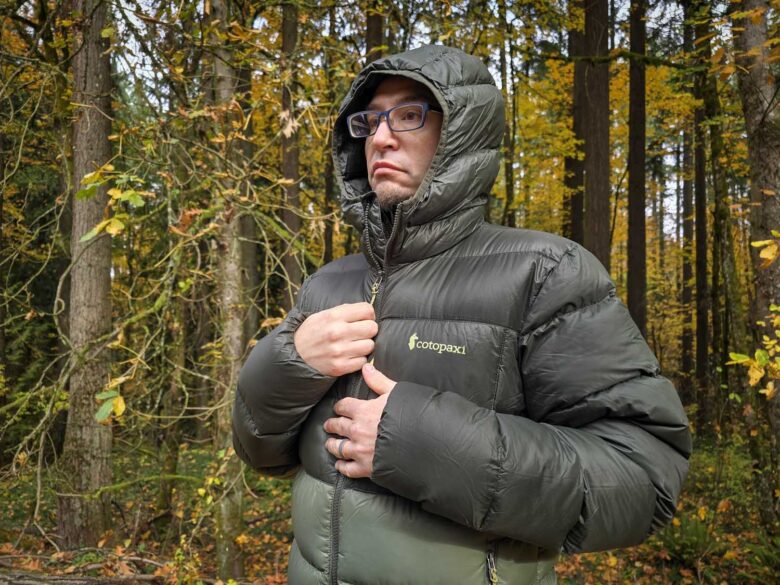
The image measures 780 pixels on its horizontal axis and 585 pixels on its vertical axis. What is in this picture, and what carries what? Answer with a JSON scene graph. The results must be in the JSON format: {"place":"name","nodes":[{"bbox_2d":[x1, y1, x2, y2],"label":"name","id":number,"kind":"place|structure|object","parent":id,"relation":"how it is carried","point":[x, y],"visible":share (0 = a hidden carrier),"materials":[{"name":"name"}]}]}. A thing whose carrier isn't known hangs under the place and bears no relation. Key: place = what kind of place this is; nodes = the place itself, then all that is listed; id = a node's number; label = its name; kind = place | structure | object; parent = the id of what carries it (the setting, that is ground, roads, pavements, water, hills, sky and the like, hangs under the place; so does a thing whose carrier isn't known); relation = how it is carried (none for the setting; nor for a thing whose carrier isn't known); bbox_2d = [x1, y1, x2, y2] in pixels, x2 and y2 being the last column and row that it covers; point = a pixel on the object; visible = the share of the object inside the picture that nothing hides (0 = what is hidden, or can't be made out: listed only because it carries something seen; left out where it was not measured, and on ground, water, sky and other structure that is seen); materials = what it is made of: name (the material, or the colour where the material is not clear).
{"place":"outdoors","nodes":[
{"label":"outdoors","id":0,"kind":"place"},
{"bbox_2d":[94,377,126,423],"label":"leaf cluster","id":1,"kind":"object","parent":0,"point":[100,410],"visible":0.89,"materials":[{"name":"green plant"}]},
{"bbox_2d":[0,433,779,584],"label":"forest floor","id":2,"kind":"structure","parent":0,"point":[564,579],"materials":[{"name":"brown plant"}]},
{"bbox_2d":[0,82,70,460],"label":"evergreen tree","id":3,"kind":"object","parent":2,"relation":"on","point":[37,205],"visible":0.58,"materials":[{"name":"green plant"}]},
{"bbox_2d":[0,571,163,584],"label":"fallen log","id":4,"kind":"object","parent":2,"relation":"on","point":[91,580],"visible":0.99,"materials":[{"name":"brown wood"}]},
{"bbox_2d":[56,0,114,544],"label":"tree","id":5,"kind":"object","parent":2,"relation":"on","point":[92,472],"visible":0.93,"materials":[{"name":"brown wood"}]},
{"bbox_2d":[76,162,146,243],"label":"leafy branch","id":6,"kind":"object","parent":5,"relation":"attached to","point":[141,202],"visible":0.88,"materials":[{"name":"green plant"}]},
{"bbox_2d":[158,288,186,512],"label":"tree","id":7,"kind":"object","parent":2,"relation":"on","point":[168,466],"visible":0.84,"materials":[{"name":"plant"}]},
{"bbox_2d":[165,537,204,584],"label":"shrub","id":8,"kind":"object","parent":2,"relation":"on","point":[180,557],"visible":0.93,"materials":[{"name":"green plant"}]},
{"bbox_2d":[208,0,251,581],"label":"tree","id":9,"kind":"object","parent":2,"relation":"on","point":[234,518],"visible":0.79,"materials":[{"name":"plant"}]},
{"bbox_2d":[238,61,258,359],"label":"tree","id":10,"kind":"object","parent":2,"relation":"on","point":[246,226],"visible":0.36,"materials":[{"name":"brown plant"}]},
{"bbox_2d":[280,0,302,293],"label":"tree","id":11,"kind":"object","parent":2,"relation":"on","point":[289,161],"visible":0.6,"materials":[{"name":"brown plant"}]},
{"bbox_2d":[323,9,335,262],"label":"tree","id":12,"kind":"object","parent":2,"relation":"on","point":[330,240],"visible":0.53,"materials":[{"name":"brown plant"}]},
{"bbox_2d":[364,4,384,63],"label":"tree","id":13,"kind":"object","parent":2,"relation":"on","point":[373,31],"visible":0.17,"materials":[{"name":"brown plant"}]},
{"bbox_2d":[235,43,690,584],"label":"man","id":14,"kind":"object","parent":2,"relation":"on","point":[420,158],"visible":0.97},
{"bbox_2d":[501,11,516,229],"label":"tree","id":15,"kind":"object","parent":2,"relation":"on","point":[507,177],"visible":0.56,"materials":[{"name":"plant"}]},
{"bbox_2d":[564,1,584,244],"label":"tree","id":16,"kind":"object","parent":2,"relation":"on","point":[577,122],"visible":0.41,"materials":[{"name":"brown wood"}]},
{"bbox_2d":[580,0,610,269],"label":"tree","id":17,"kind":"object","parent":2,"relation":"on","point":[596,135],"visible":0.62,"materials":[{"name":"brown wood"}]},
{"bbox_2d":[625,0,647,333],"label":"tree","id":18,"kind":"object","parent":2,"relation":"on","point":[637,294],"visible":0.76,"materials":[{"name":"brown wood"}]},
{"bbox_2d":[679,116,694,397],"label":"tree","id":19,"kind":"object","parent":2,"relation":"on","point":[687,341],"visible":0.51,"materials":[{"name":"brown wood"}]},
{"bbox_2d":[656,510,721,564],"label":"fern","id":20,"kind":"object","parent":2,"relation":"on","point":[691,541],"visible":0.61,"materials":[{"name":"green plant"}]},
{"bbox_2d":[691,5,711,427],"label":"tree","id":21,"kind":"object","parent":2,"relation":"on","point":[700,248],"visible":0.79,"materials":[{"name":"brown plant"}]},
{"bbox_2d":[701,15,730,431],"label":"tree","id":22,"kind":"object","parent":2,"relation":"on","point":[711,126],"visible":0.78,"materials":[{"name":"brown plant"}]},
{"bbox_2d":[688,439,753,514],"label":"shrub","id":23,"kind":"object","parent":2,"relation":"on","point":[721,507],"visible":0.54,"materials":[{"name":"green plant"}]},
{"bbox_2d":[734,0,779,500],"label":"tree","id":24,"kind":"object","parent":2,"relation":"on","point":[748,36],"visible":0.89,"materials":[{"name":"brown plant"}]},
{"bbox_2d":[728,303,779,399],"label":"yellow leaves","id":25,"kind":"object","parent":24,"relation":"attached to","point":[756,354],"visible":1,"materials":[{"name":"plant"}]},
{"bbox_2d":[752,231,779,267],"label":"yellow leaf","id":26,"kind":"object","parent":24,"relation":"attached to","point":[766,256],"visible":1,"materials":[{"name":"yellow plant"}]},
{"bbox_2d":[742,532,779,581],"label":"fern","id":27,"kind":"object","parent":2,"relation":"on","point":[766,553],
------
> INSTRUCTIONS FOR THE TASK: Apart from the images, retype the full material exactly as written.

> TASK RESPONSE:
The image measures 780 pixels on its horizontal axis and 585 pixels on its vertical axis. What is in this picture, and what carries what? Answer with a JSON scene graph. The results must be in the JSON format: {"place":"name","nodes":[{"bbox_2d":[x1, y1, x2, y2],"label":"name","id":number,"kind":"place|structure|object","parent":id,"relation":"how it is carried","point":[x, y],"visible":share (0 = a hidden carrier),"materials":[{"name":"name"}]}]}. A thing whose carrier isn't known hangs under the place and bears no relation. Key: place = what kind of place this is; nodes = the place itself, then all that is listed; id = a node's number; label = its name; kind = place | structure | object; parent = the id of what carries it (the setting, that is ground, roads, pavements, water, hills, sky and the like, hangs under the place; so does a thing whose carrier isn't known); relation = how it is carried (none for the setting; nor for a thing whose carrier isn't known); bbox_2d = [x1, y1, x2, y2] in pixels, x2 and y2 being the last column and row that it covers; point = a pixel on the object; visible = the share of the object inside the picture that nothing hides (0 = what is hidden, or can't be made out: listed only because it carries something seen; left out where it was not measured, and on ground, water, sky and other structure that is seen); materials = what it is made of: name (the material, or the colour where the material is not clear).
{"place":"outdoors","nodes":[
{"label":"outdoors","id":0,"kind":"place"},
{"bbox_2d":[94,377,126,423],"label":"leaf cluster","id":1,"kind":"object","parent":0,"point":[100,410],"visible":0.89,"materials":[{"name":"green plant"}]},
{"bbox_2d":[0,433,779,584],"label":"forest floor","id":2,"kind":"structure","parent":0,"point":[564,579],"materials":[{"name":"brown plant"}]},
{"bbox_2d":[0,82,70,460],"label":"evergreen tree","id":3,"kind":"object","parent":2,"relation":"on","point":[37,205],"visible":0.58,"materials":[{"name":"green plant"}]},
{"bbox_2d":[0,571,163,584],"label":"fallen log","id":4,"kind":"object","parent":2,"relation":"on","point":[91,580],"visible":0.99,"materials":[{"name":"brown wood"}]},
{"bbox_2d":[56,0,114,544],"label":"tree","id":5,"kind":"object","parent":2,"relation":"on","point":[92,472],"visible":0.93,"materials":[{"name":"brown wood"}]},
{"bbox_2d":[76,162,146,243],"label":"leafy branch","id":6,"kind":"object","parent":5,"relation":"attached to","point":[141,202],"visible":0.88,"materials":[{"name":"green plant"}]},
{"bbox_2d":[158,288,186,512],"label":"tree","id":7,"kind":"object","parent":2,"relation":"on","point":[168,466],"visible":0.84,"materials":[{"name":"plant"}]},
{"bbox_2d":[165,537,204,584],"label":"shrub","id":8,"kind":"object","parent":2,"relation":"on","point":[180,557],"visible":0.93,"materials":[{"name":"green plant"}]},
{"bbox_2d":[208,0,251,581],"label":"tree","id":9,"kind":"object","parent":2,"relation":"on","point":[234,518],"visible":0.79,"materials":[{"name":"plant"}]},
{"bbox_2d":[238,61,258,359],"label":"tree","id":10,"kind":"object","parent":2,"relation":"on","point":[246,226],"visible":0.36,"materials":[{"name":"brown plant"}]},
{"bbox_2d":[280,0,302,293],"label":"tree","id":11,"kind":"object","parent":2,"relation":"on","point":[289,161],"visible":0.6,"materials":[{"name":"brown plant"}]},
{"bbox_2d":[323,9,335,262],"label":"tree","id":12,"kind":"object","parent":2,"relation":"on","point":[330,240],"visible":0.53,"materials":[{"name":"brown plant"}]},
{"bbox_2d":[364,4,384,63],"label":"tree","id":13,"kind":"object","parent":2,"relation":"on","point":[373,31],"visible":0.17,"materials":[{"name":"brown plant"}]},
{"bbox_2d":[235,43,690,584],"label":"man","id":14,"kind":"object","parent":2,"relation":"on","point":[420,158],"visible":0.97},
{"bbox_2d":[501,11,516,229],"label":"tree","id":15,"kind":"object","parent":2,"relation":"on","point":[507,177],"visible":0.56,"materials":[{"name":"plant"}]},
{"bbox_2d":[564,1,584,244],"label":"tree","id":16,"kind":"object","parent":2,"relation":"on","point":[577,122],"visible":0.41,"materials":[{"name":"brown wood"}]},
{"bbox_2d":[580,0,610,269],"label":"tree","id":17,"kind":"object","parent":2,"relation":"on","point":[596,135],"visible":0.62,"materials":[{"name":"brown wood"}]},
{"bbox_2d":[625,0,647,333],"label":"tree","id":18,"kind":"object","parent":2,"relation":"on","point":[637,294],"visible":0.76,"materials":[{"name":"brown wood"}]},
{"bbox_2d":[679,116,694,397],"label":"tree","id":19,"kind":"object","parent":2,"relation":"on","point":[687,341],"visible":0.51,"materials":[{"name":"brown wood"}]},
{"bbox_2d":[656,510,721,564],"label":"fern","id":20,"kind":"object","parent":2,"relation":"on","point":[691,541],"visible":0.61,"materials":[{"name":"green plant"}]},
{"bbox_2d":[691,5,711,427],"label":"tree","id":21,"kind":"object","parent":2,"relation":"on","point":[700,248],"visible":0.79,"materials":[{"name":"brown plant"}]},
{"bbox_2d":[701,15,730,431],"label":"tree","id":22,"kind":"object","parent":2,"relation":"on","point":[711,126],"visible":0.78,"materials":[{"name":"brown plant"}]},
{"bbox_2d":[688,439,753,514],"label":"shrub","id":23,"kind":"object","parent":2,"relation":"on","point":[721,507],"visible":0.54,"materials":[{"name":"green plant"}]},
{"bbox_2d":[734,0,779,500],"label":"tree","id":24,"kind":"object","parent":2,"relation":"on","point":[748,36],"visible":0.89,"materials":[{"name":"brown plant"}]},
{"bbox_2d":[728,303,779,399],"label":"yellow leaves","id":25,"kind":"object","parent":24,"relation":"attached to","point":[756,354],"visible":1,"materials":[{"name":"plant"}]},
{"bbox_2d":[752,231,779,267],"label":"yellow leaf","id":26,"kind":"object","parent":24,"relation":"attached to","point":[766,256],"visible":1,"materials":[{"name":"yellow plant"}]},
{"bbox_2d":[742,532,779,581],"label":"fern","id":27,"kind":"object","parent":2,"relation":"on","point":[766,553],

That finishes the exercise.